Task material:
######

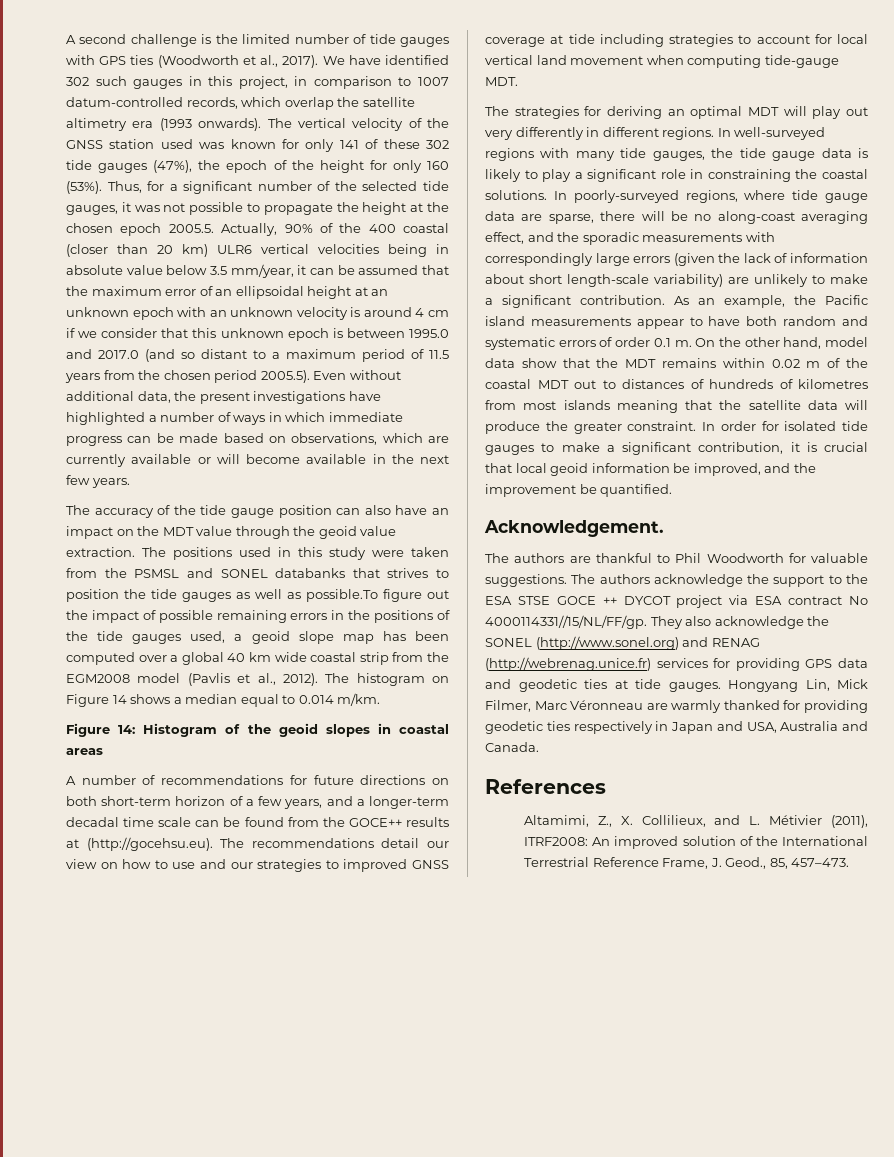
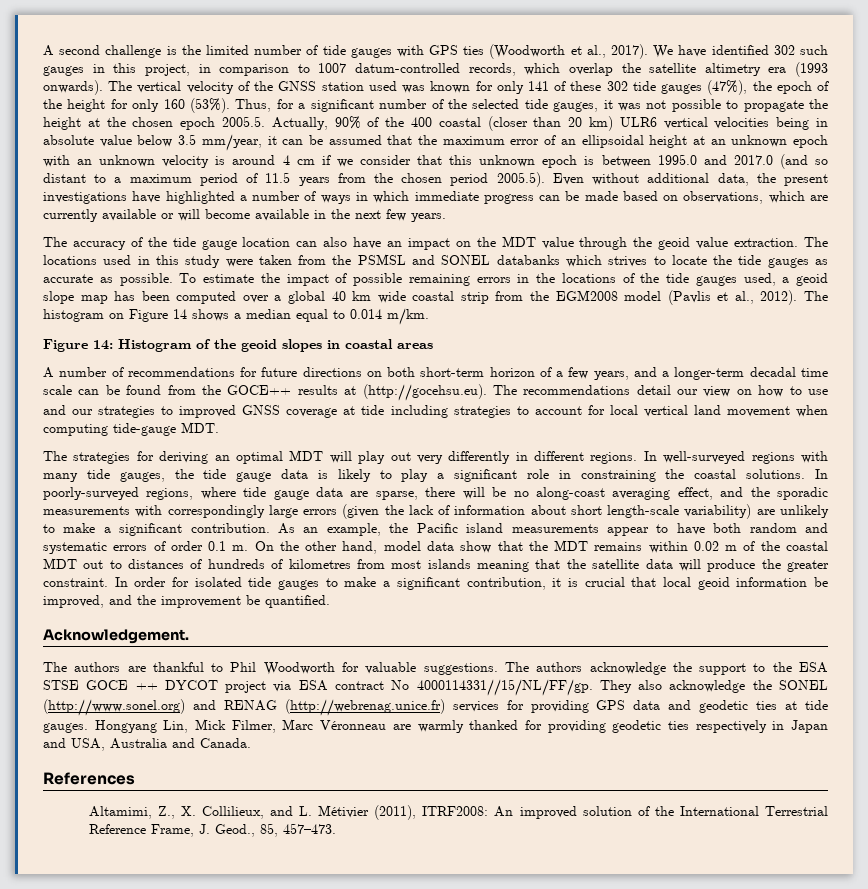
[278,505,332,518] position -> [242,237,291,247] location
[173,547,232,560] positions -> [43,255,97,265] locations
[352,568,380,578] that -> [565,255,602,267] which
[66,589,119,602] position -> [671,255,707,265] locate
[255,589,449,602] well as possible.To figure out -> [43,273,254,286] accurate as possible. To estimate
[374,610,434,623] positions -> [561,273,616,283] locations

######

Job:
Set down every entry word for word, but omit the pictures.

Answer area:
[278,505,332,518] position -> [242,237,291,247] location
[173,547,232,560] positions -> [43,255,97,265] locations
[352,568,380,578] that -> [565,255,602,267] which
[66,589,119,602] position -> [671,255,707,265] locate
[255,589,449,602] well as possible.To figure out -> [43,273,254,286] accurate as possible. To estimate
[374,610,434,623] positions -> [561,273,616,283] locations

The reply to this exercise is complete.